Anyway more about why I've blogged my lovely silk version before my muslin version of the Granville Shirt ... well you know that the Wellington Sewing Bloggers Network (WSBN) get up to all sorts of sewing fun that also includes fabric enabling and pattern shopping :-)  The Dreamstress put this idea to the group: "Could the Wellington Sewing Bloggers Network create a linking chain of sewing creations, where each person’s creation shares a fabric or pattern with the next person’s creation?"  And so the 0Degrees of Sewing Separation Challenge was born.

Sew Along

This was probably the hardest challenge we've had so far, it took a few months to sort out our connections and how they would link into a chain, but we got there in the end.  I am second in the chain matching the Granville Sewaholic pattern to Silly Billy Sewing who ended up being twinsees with Two Random Words.  The chain continues with Fifty Two Fancies using the same fabric as me to make a pattern shared with another.  You get the picture right!  For the month of April we are unraveling our 0Degrees of Sewing Separation with a blog tour.  If you are interested in reading about our antics head over to The Dreamstress who is updating her blog daily with each reveal.

Silk Granville Shirt

More photos of my Silk Chiffon Granville over on my Flickr -->

Saturday, 4 April 2015

Chiffon Marfy Top

This top is a really old make that I've been trying to decide whether I make again or not - this was my wearable muslin.

Marfy Chiffon Top

I picked up this colourful chiffon for $3p/m at a Fabric Direct Sale last year, and not just a couple of metres, oh no, there was 5 metres left of the roll so I got the whole thing! I paired it with some simple black chiffon that I got at the Arthur Toye closing down sale for $5p/m. So you can now see why I'm calling this my wearable muslin.

Marfy 3450

The pattern is Marfy 3450 from the 2014/15 catalogue, the first that I ever bought. What drew me to this pattern was the neckline with slits down the raglan sleeve. I cut the fabric exactly to the pattern in a size 46. The overall fit is fine, even the sleeve length is perfect.
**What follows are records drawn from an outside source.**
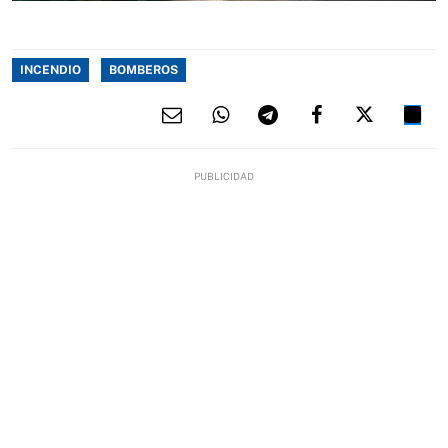
INCENDIO
BOMBEROS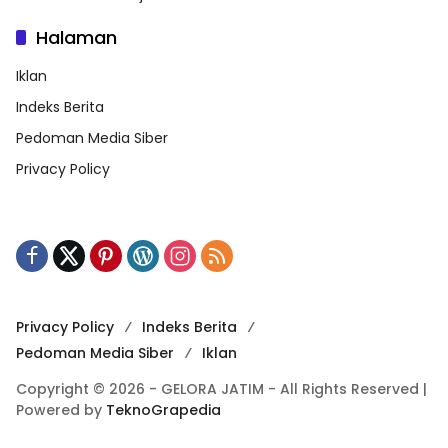
Halaman
Iklan
Indeks Berita
Pedoman Media Siber
Privacy Policy
Privacy Policy
Indeks Berita
Pedoman Media Siber
Iklan
Copyright © 2026 - GELORA JATIM - All Rights Reserved |
Powered by
TeknoGrapedia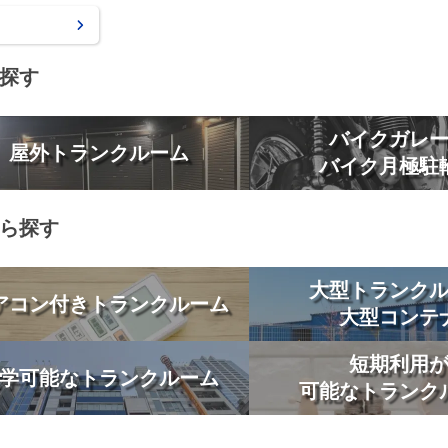
探す
バイクガレ
屋外トランクルーム
バイク月極駐
ら探す
大型トランク
アコン付きトランクルーム
大型コンテ
短期利用
学可能なトランクルーム
可能なトランク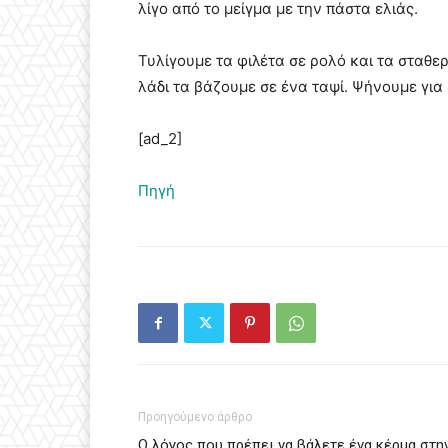
λίγο από το μείγμα με την πάστα ελιάς.
Τυλίγουμε τα φιλέτα σε ρολό και τα σταθε
λάδι τα βάζουμε σε ένα ταψί. Ψήνουμε για
[ad_2]
Πηγή
Προηγούμενο άρθρο
Ο λόγος που πρέπει να βάλετε ένα κέρμα στη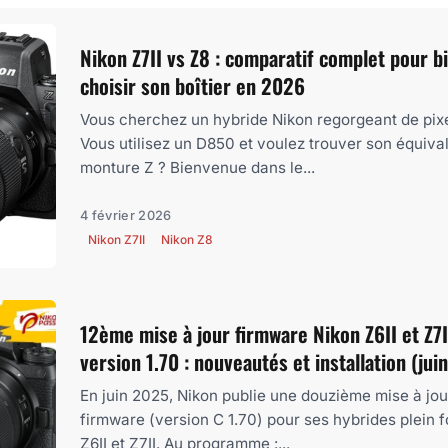
Nikon Z7II vs Z8 : comparatif complet pour b
choisir son boîtier en 2026
Vous cherchez un hybride Nikon regorgeant de pixe
Vous utilisez un D850 et voulez trouver son équiva
monture Z ? Bienvenue dans le...
4 février 2026
Nikon Z7II
Nikon Z8
12ème mise à jour firmware Nikon Z6II et Z7I
version 1.70 : nouveautés et installation (jui
En juin 2025, Nikon publie une douzième mise à jou
firmware (version C 1.70) pour ses hybrides plein 
Z6II et Z7II. Au programme :...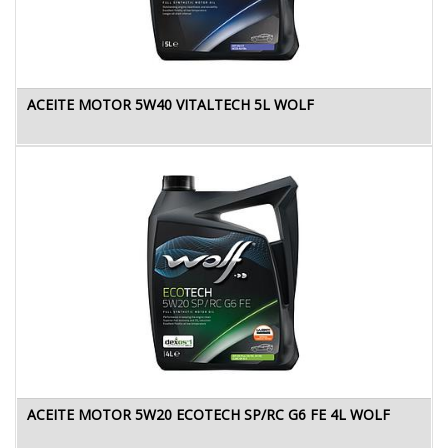
ACEITE MOTOR 5W40 VITALTECH 5L WOLF
ACEITE MOTOR 5W20 ECOTECH SP/RC G6 FE 4L WOLF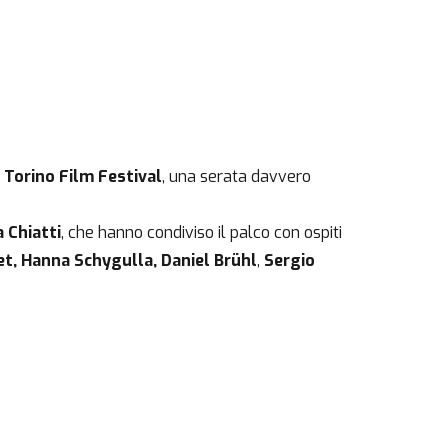
 Torino Film Festival
, una serata davvero
 Chiatti
, che hanno condiviso il palco con ospiti
et,
Hanna Schygulla,
Daniel Brühl
,
Sergio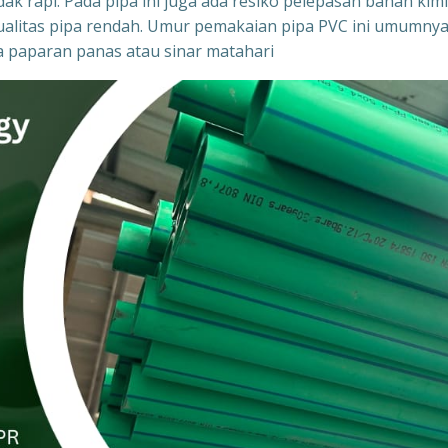
ak rapi. Pada pipa ini juga ada resiko pelepasan bahan kim
ka kualitas pipa rendah. Umur pemakaian pipa PVC ini umumny
na paparan panas atau sinar matahari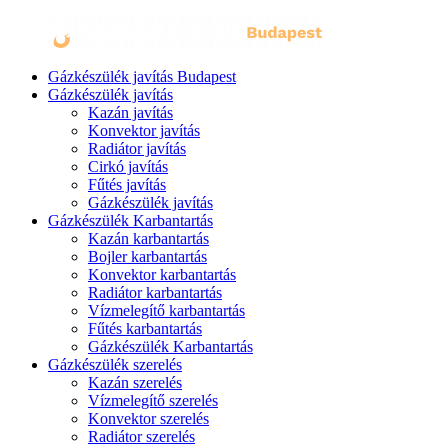
Gázkészülék javítás Budapest
Gázkészülék javítás
Kazán javítás
Konvektor javítás
Radiátor javítás
Cirkó javítás
Fűtés javítás
Gázkészülék javítás
Gázkészülék Karbantartás
Kazán karbantartás
Bojler karbantartás
Konvektor karbantartás
Radiátor karbantartás
Vízmelegítő karbantartás
Fűtés karbantartás
Gázkészülék Karbantartás
Gázkészülék szerelés
Kazán szerelés
Vízmelegítő szerelés
Konvektor szerelés
Radiátor szerelés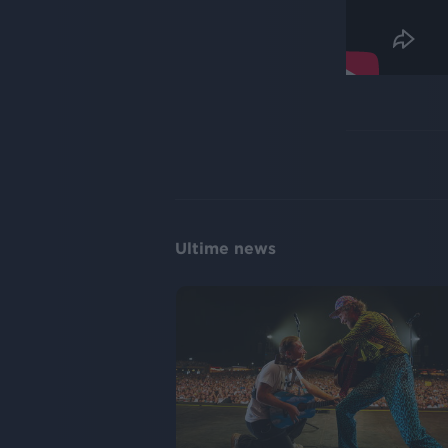
Ultime news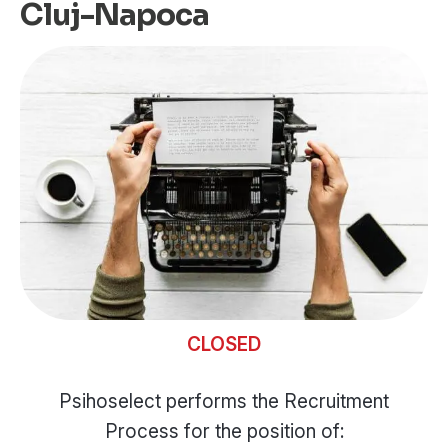
Cluj-Napoca
CLOSED
Psihoselect performs the Recruitment
Process for the position of: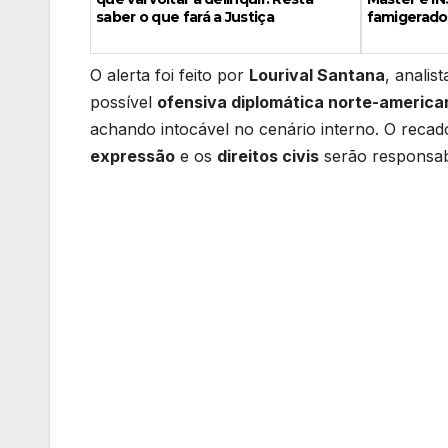
saber o que fará a Justiça
famigerado
O alerta foi feito por
Lourival Santana
, analis
possível
ofensiva diplomática norte-america
achando intocável no cenário interno. O reca
expressão
e os
direitos civis
serão responsabi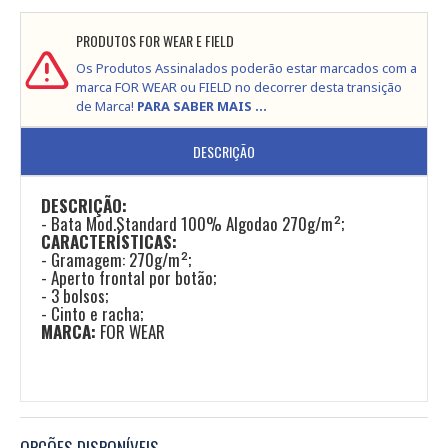
PRODUTOS FOR WEAR E FIELD
Os Produtos Assinalados poderão estar marcados com a
marca FOR WEAR ou FIELD no decorrer desta transição
de Marca!
PARA SABER MAIS ...
DESCRIÇÃO
DESCRIÇÃO:
- Bata Mod.Standard 100% Algodao 270g/m²;
CARACTERÍSTICAS:
- Gramagem: 270g/m²;
- Aperto frontal por botão;
- 3 bolsos;
- Cinto e racha;
MARCA:
FOR WEAR
OPÇÕES DISPONÍVEIS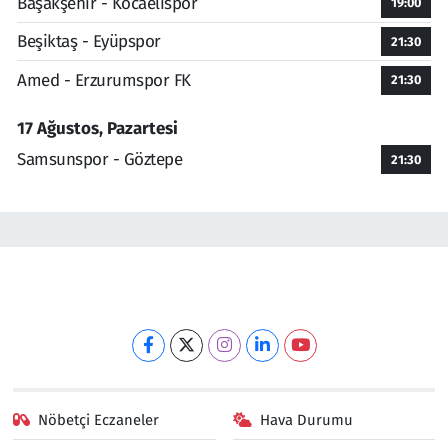
Başakşehir - Kocaelispor
19:00
Beşiktaş - Eyüpspor
21:30
Amed - Erzurumspor FK
21:30
17 Ağustos, Pazartesi
Samsunspor - Göztepe
21:30
Nöbetçi Eczaneler
Hava Durumu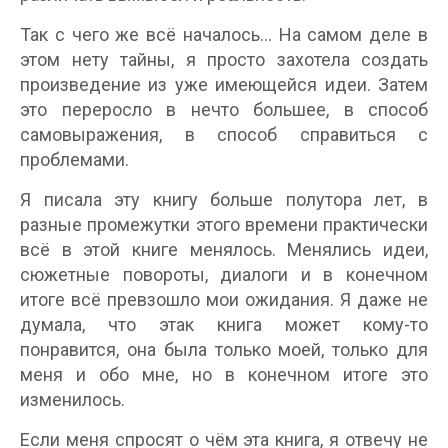
Так с чего же всё началось… На самом деле в
этом нету тайны, я просто захотела создать
произведение из уже имеющейся идеи. Затем
это переросло в нечто большее, в способ
самовыражения, в способ справиться с
проблемами.
Я писала эту книгу больше полутора лет, в
разные промежутки этого времени практически
всё в этой книге менялось. Менялись идеи,
сюжетные повороты, диалоги и в конечном
итоге всё превзошло мои ожидания. Я даже не
думала, что этак книга может кому-то
понравится, она была только моей, только для
меня и обо мне, но в конечном итоге это
изменилось.
Если меня спросят о чём эта книга, я отвечу не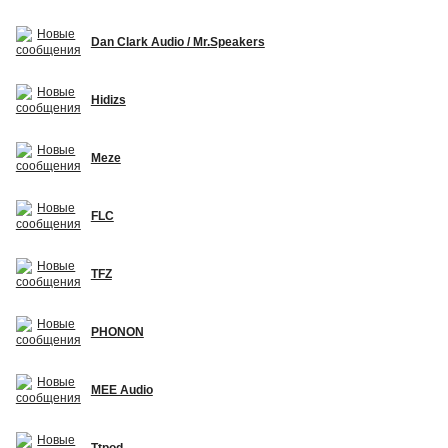
Dan Clark Audio / Mr.Speakers
Hidizs
Meze
FLC
TFZ
PHONON
MEE Audio
Ttpod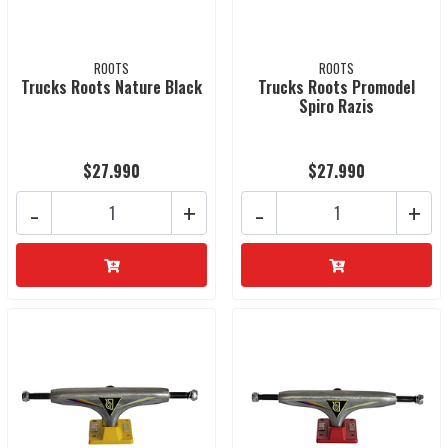
ROOTS
ROOTS
Trucks Roots Nature Black
Trucks Roots Promodel
Spiro Razis
$27.990
$27.990
-
+
-
+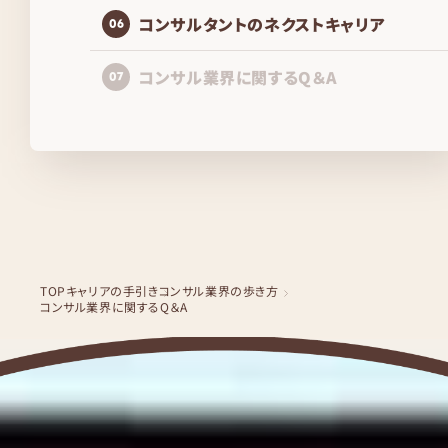
コンサルタントのネクストキャリア
06
コンサル業界に関するQ＆A
07
TOP
キャリアの手引き
コンサル業界の歩き方
コンサル業界に関するQ＆A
After I cut the sleeves I realised that they were going to be very full and boofy! Not really me, so I removed 1.5" from each side of the sleeve at the cuff, grading it to 0 at the under arm edge. This gave me just enough to have a small gather around the cuff.

Marfy Top 3450

The cuff is folded in half, interfaced on the under half.  They are really comfy.

Marfy Chiffon Top

I used a french seam finish on all the side seams and sleeve seams.  For the hem I used a hairline seam technique on the machine using Gertie's video on You Tube.

Marfy Top 3450

... and it gives this really pretty finish.

Marfy Top 3450

The pattern didn't provide any indication of how the back closure was to be done. Marfy patterns don't have any instructions, but usually there are enough markings on the pattern to indicate what goes with what. I decided that I would use a couture technique that I learnt when making my free Marfy top HERE and keep the collar closed with a couple of hooks n eyes.

Marfy Chiffon Top

I was pretty happy with the top once I finished, given that I didn't have to make any major fit changes. I put it in my wardrobe and wore it a few times before I decided that there was just something about the hem that was bugging me. Back to the sewing table it went ... I needed to take some length off the front, oops forgot to note how much I removed, but it looks like about 1". At the back is only took enough off to remove the existing hem.

Marfy Top 3450

I think it has better balance now.

Marfy Chiffon Top

Conclusion: I do like how easy the top is to wear, but I'm not a fan of the front slits in the raglan sleeve seam. They are located in a place that is constantly moving so they don't sit nicely like the sample photo indicates. I think the top would be just as nice if the slits were sewn closed.